Saved data entries:
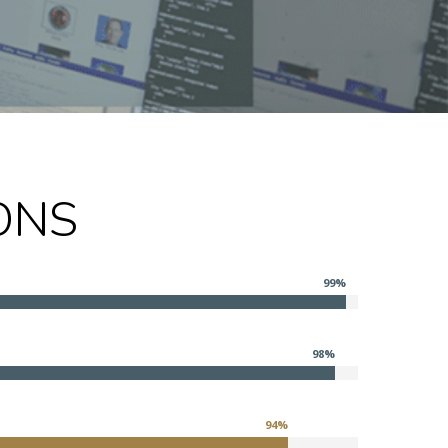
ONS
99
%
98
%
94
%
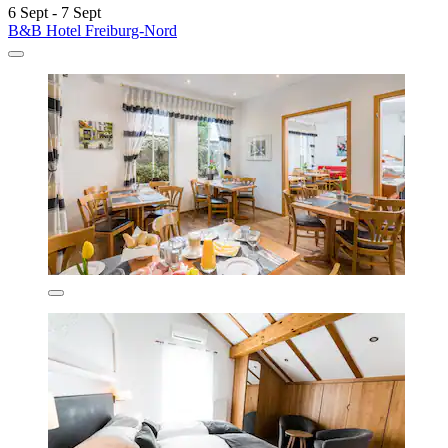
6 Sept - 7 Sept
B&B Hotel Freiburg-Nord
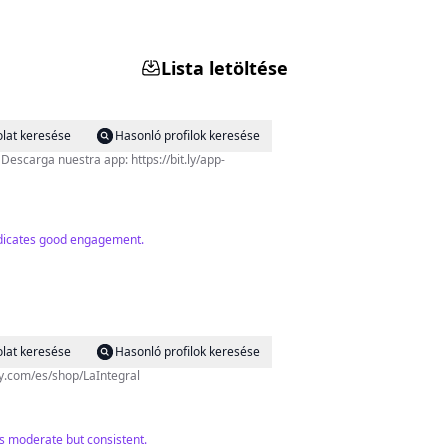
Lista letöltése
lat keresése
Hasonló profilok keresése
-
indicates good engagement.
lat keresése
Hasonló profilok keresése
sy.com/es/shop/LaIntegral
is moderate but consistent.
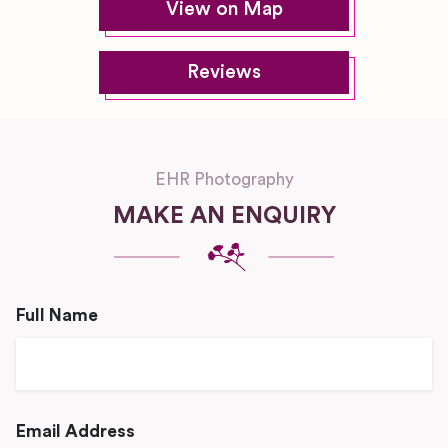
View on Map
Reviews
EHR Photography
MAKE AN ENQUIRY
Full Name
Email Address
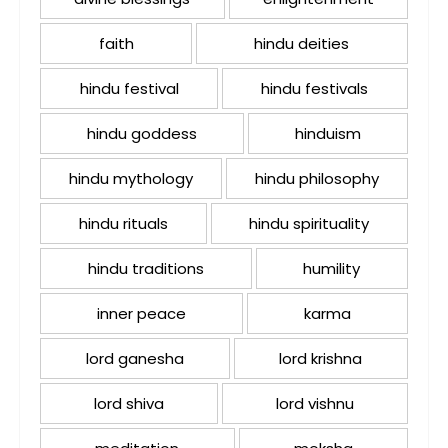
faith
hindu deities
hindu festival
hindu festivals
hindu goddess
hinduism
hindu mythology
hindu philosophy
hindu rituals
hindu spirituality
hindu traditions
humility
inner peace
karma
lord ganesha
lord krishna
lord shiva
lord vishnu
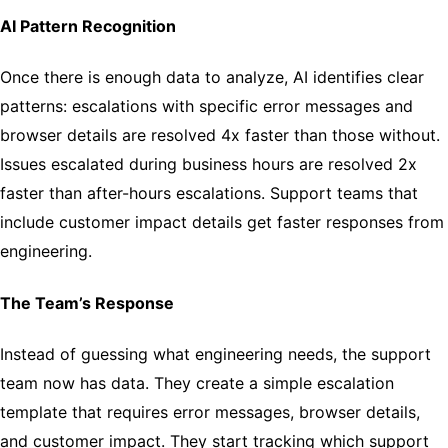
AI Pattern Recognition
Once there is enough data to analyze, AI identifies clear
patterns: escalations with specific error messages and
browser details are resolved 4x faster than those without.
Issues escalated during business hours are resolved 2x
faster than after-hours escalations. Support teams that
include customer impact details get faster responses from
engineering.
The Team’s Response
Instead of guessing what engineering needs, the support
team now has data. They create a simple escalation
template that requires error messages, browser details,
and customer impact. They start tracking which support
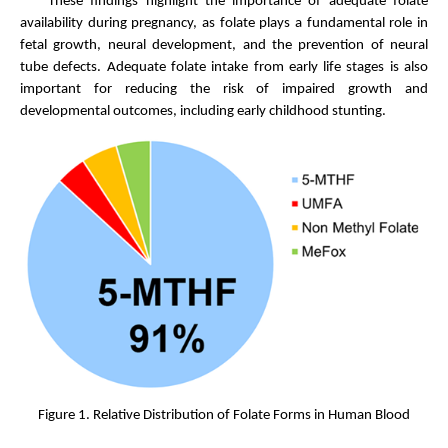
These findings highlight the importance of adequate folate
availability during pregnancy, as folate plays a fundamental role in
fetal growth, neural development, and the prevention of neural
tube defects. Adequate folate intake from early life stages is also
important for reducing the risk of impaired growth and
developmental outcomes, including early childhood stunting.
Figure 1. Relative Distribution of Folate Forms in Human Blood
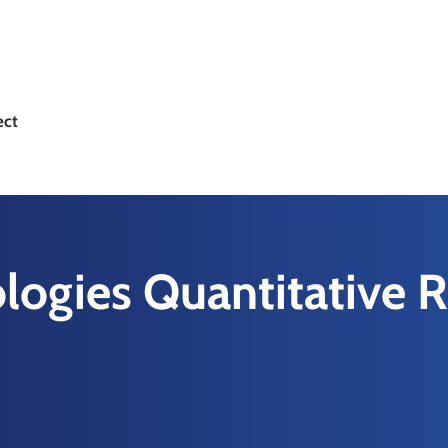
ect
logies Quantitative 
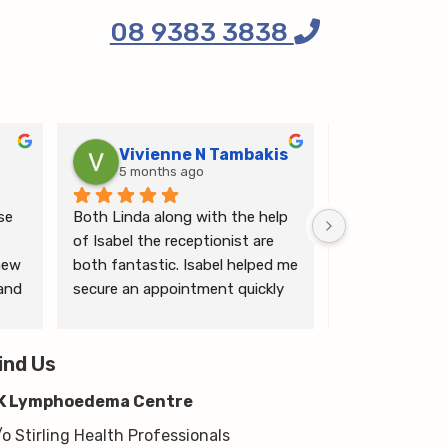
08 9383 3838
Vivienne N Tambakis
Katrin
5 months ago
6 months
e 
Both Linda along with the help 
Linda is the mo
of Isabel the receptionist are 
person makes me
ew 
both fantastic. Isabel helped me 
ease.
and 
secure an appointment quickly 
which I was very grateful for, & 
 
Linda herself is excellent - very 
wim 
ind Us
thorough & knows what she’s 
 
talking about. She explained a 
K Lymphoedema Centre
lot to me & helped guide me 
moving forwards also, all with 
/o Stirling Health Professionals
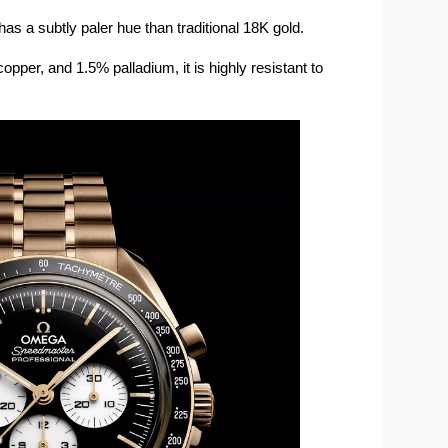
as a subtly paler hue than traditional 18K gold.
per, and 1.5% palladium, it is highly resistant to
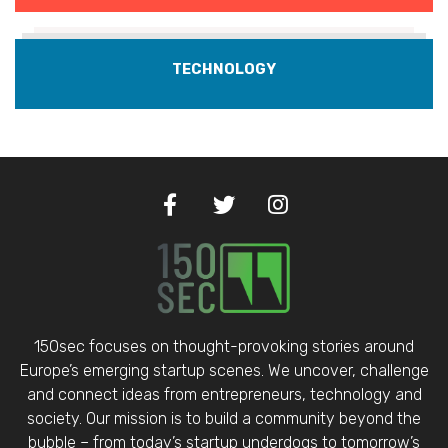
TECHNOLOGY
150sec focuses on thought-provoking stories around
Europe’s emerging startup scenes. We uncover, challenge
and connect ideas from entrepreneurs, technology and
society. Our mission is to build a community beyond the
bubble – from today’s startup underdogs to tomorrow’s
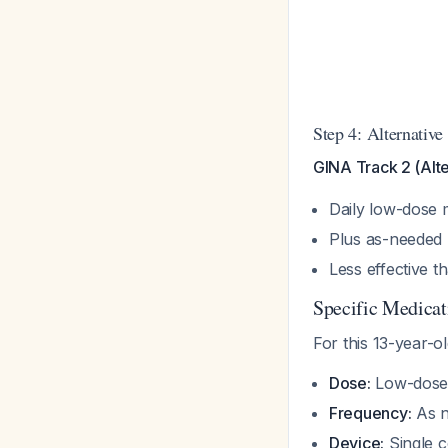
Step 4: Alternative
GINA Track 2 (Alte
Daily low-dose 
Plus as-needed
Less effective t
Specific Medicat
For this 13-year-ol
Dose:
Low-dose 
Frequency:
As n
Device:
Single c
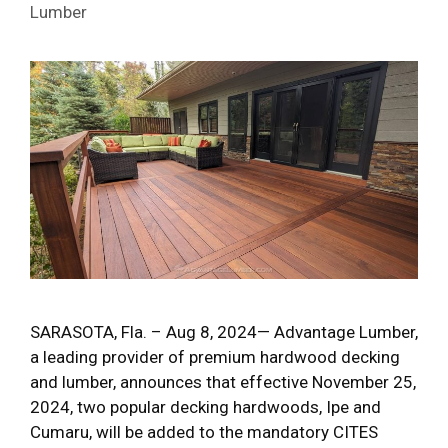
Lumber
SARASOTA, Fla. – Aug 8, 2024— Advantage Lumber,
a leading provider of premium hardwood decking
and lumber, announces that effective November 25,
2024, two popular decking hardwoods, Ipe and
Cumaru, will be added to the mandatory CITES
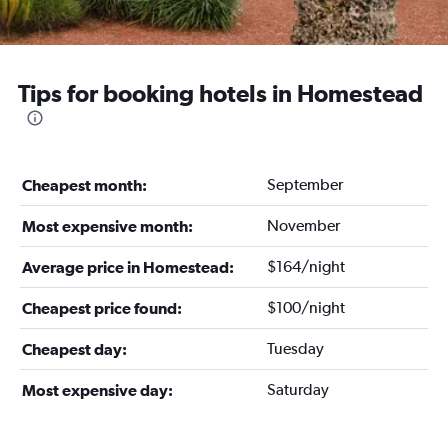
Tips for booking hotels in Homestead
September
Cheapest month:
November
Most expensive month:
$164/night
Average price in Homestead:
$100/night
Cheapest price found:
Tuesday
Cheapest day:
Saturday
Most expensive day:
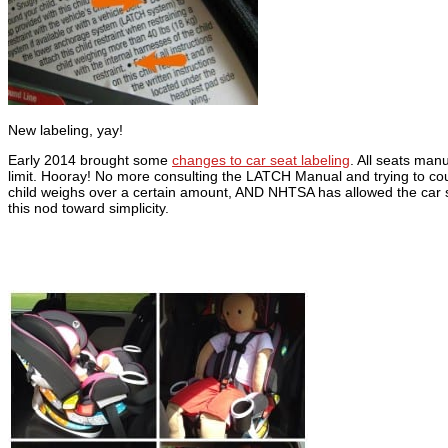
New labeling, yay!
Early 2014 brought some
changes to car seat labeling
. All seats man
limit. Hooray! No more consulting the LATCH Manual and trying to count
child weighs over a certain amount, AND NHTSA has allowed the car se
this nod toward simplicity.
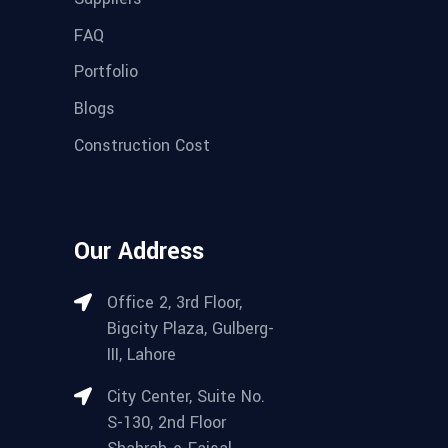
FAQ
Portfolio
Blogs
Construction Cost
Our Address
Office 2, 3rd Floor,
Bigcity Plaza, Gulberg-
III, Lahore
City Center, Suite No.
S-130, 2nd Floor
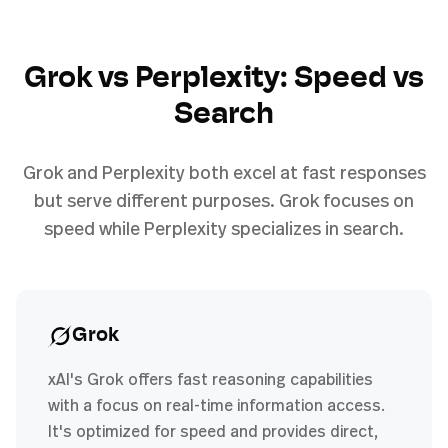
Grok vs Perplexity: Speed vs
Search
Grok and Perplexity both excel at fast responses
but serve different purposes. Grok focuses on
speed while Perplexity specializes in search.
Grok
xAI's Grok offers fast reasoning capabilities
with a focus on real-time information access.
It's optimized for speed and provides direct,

---

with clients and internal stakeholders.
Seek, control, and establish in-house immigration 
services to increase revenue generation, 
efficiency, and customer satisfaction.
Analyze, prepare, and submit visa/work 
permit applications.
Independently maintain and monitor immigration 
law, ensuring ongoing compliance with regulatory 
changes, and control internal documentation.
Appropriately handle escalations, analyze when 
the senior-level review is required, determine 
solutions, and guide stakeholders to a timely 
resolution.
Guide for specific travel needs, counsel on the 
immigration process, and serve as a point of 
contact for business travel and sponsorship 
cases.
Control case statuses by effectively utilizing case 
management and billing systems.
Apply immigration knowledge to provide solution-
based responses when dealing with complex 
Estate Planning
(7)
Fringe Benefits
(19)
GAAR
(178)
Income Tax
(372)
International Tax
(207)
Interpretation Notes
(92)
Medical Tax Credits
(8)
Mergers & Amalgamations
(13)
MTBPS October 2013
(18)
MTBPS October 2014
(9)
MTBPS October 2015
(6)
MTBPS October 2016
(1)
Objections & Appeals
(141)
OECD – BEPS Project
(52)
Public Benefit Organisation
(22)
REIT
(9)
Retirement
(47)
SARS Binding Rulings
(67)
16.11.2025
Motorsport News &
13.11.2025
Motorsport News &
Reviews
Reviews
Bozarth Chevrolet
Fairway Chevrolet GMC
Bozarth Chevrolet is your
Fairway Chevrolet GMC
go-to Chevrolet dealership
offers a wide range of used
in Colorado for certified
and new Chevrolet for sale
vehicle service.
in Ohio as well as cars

ABOUT THIS TASK:
Return every line in the data above that includes the word "details".

OUTPUT OF THE TASK:
browser details are resolved 4x faster than those without.
include customer impact details get faster responses from
template that requires error messages, browser details,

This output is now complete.